The focal therapy group was culled from the prospective 2006-2024 UK HIFU Evaluation and Treatment and International Cryotherapy Evaluation registries (9 centers) and the prospective 2014-2018 UK Focal Recurrent Assessment and Salvage Treatment cohort study (phase 2b FORECAST trial; 6 centers). The salvage radical prostatectomy group was pulled from a 2000-2021 international retrospective registry (12 centers in 8 countries). Median patient age at salvage focal therapy and radical prostatectomy were 71 and 66 years, respectively.
Separately, a phase 2 trial of a novel cooled laser focal therapy device (ProFocal; Medlogical Innovations) demonstrated promising short-term results. The ProFocal Laser Therapy for Prostate Tissue Ablation study enrolled 100 men with localized prostate cancer at a tertiary center in Australia. The ProFocal system comprises a surgical diode laser, a fiberoptic laser applicator with diffusing tip and, uniquely, temperature feedback monitoring to prevent overheating and tissue charring.
At 3 months, 84% of treated patients had no ISUP Grade Group 2 or higher prostate cancer detected within the treatment zone on biopsy, meeting the study's primary endpoint for treatment success. Overall, 77% of patients had no ISUP 2 or higher prostate cancer on any of their 3-month post-treatment biopsies. The median treatment time was 60 minutes (IQR, 47-70 minutes).

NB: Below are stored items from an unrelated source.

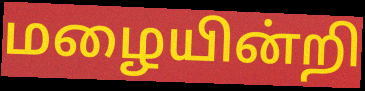
மழையின்றிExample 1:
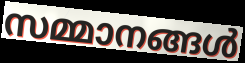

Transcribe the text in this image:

സമ്മാനങ്ങൾ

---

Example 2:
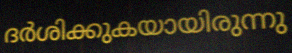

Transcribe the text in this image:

ദർശിക്കുകയായിരുന്നു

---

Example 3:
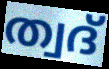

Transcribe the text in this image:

ത്വദ്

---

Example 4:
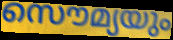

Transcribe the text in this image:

സൌമ്യയും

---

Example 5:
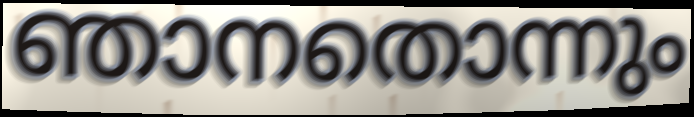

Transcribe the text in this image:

ഞാനതൊന്നും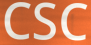
CSC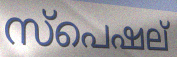
സ്പെഷല്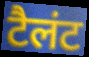
टैलंट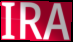
IRA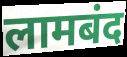
लामबंद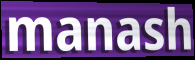
manashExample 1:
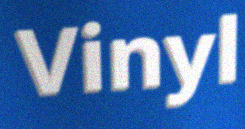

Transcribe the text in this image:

Vinyl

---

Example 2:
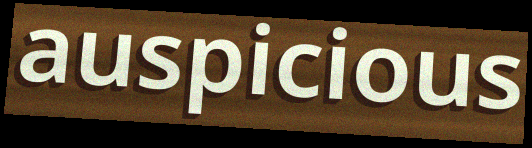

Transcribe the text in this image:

auspicious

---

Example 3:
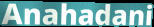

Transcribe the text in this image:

Anahadani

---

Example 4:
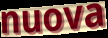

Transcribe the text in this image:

nuova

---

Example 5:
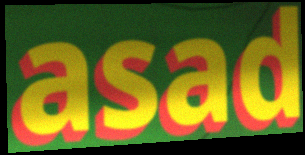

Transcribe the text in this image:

asad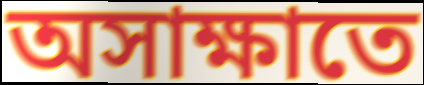
অসাক্ষাতে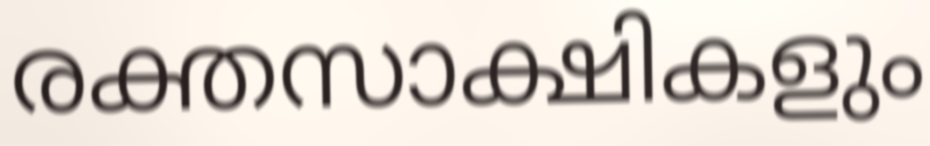
രക്തസാക്ഷികളും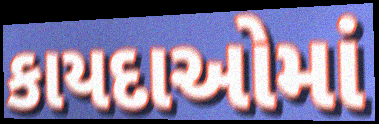
કાયદાઓમાંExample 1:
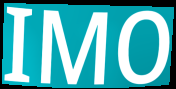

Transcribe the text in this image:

IMO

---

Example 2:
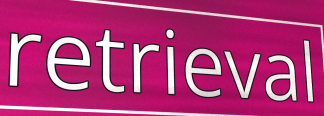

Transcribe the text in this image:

retrieval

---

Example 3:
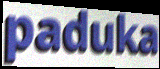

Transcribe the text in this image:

paduka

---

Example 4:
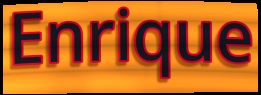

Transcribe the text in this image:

Enrique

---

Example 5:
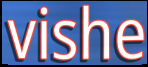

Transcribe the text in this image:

vishe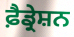
ਫ਼ੈਡ੍ਰੇਸ਼ਨ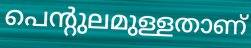
പെന്റുലമുള്ളതാണ്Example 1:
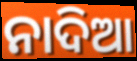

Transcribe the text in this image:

ନାଦିଆ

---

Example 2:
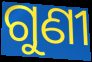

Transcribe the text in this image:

ଗୁଣୀ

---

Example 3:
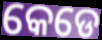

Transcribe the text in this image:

କେଡେ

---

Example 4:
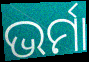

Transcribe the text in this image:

ଭର୍ମା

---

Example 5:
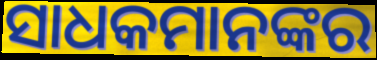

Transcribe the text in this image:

ସାଧକମାନଙ୍କରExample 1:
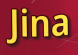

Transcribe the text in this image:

Jina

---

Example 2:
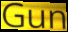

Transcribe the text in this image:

Gun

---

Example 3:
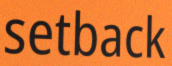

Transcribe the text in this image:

setback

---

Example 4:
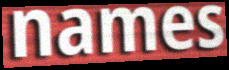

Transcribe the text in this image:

names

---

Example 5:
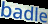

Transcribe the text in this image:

badle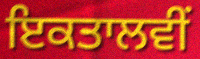
ਇਕਤਾਲਵੀਂ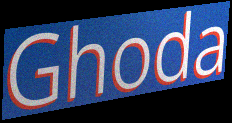
Ghoda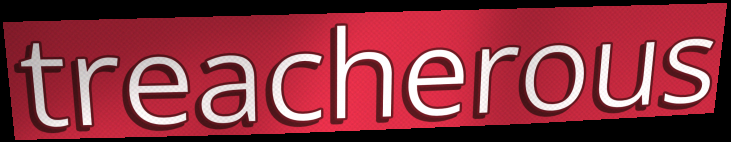
treacherous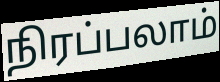
நிரப்பலாம்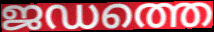
ജഡത്തെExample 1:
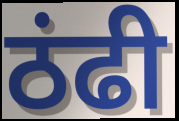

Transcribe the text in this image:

ठंढी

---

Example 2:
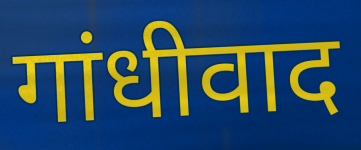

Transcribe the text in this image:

गांधीवाद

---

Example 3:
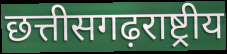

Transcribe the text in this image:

छत्तीसगढ़राष्ट्रीय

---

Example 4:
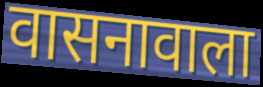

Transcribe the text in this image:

वासनावाला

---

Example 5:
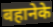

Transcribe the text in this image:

बहानेके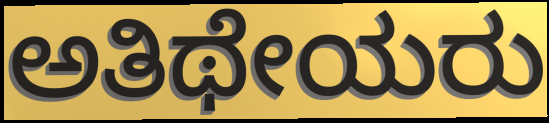
ಅತಿಥೇಯರುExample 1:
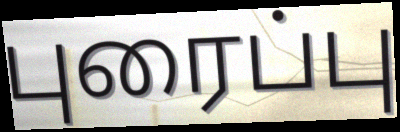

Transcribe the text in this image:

புரைப்பு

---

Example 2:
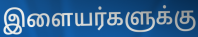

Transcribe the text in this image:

இளையர்களுக்கு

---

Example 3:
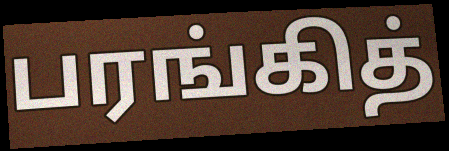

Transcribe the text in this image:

பரங்கித்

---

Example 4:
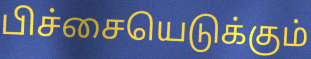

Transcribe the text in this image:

பிச்சையெடுக்கும்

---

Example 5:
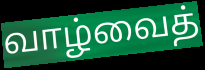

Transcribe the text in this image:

வாழ்வைத்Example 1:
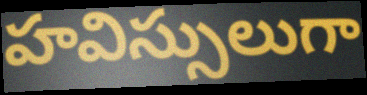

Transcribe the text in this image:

హవిస్సులుగా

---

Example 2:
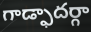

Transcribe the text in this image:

గాడ్ఫాదర్గా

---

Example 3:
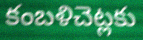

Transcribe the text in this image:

కంబళిచెట్లకు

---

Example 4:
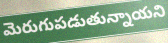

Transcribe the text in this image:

మెరుగుపడుతున్నాయని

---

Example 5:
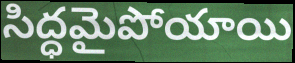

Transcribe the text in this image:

సిద్ధమైపోయాయిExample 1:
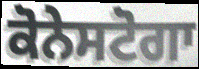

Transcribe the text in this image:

ਕੋਨੇਸਟੋਗਾ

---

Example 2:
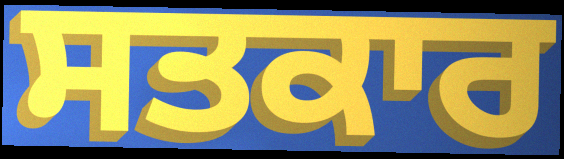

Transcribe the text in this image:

ਸਤਕਾਰ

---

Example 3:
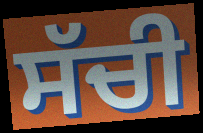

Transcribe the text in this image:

ਸੱਚੀ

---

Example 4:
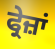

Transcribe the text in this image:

ਫ੍ਰੇਜ਼ਾਂ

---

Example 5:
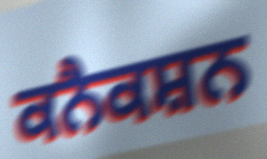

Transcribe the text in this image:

ਕਨੈਕਸ਼ਨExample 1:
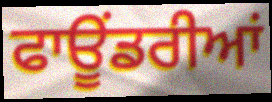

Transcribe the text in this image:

ਫਾਊਂਡਰੀਆਂ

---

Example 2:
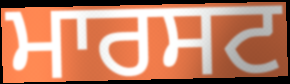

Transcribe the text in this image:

ਮਾਰਸਟ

At 3 months, 28% reported adverse events, such as hematuria and erectile dysfunction; only 1 event was Clavien-Dindo grade 3. Functional outcomes were generally preserved. Erectile dysfunction occurred in 12% of patients, with a 15% mean decline in Sexual Health Inventory for Men and Expanded Prostate Cancer Index Composite sexual domain scores. Urinary function showed a modest decline, with a 4.5% decrease in EPIC urinary domain scores, while other patient-reported functional measures remained stable.

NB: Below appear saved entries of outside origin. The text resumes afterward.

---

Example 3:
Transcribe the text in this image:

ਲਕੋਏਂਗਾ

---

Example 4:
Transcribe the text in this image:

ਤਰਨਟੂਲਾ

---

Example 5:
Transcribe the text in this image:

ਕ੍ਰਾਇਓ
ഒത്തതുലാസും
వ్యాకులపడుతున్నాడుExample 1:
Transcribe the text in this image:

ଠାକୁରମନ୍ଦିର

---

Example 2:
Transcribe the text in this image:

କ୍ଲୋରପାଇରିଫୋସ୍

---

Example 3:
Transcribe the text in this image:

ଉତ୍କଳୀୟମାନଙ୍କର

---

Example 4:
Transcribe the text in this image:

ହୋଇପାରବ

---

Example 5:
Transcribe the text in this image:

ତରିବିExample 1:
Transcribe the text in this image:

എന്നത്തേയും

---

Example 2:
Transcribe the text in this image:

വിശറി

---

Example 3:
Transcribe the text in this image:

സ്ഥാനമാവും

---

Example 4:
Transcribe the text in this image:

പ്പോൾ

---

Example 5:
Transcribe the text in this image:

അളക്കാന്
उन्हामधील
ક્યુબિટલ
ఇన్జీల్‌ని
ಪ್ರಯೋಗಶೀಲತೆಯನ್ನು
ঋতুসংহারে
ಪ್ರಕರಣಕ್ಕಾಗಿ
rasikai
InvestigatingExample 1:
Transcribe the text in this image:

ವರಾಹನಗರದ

The Italian Society of Urology released a position statement on focal therapy for localized prostate cancer. The panel identified the ideal candidate for focal therapy as a patient with a unilateral, localized, multiparametric MRI-visible lesion, harboring intermediate-risk prostate cancer (ISUP Grade Group 2) and a life expectancy greater than 10 years. The different energy sources used in focal therapy (cryotherapy, high-intensity focused ultrasound, irreversible electroporation, and transperineal laser ablation) offer comparable oncological and functional outcomes. The choice of energy modality primarily depends on tumor location, physician expertise, and local availability of the technology.
The findings position focal therapy and prostate removal surgery as competing treatment options with statistically inconclusive differences in long-term cancer outcomes and markedly different risk profiles. Treatment decisions require balancing uncertain survival differences against the known potential for treatment-related morbidity.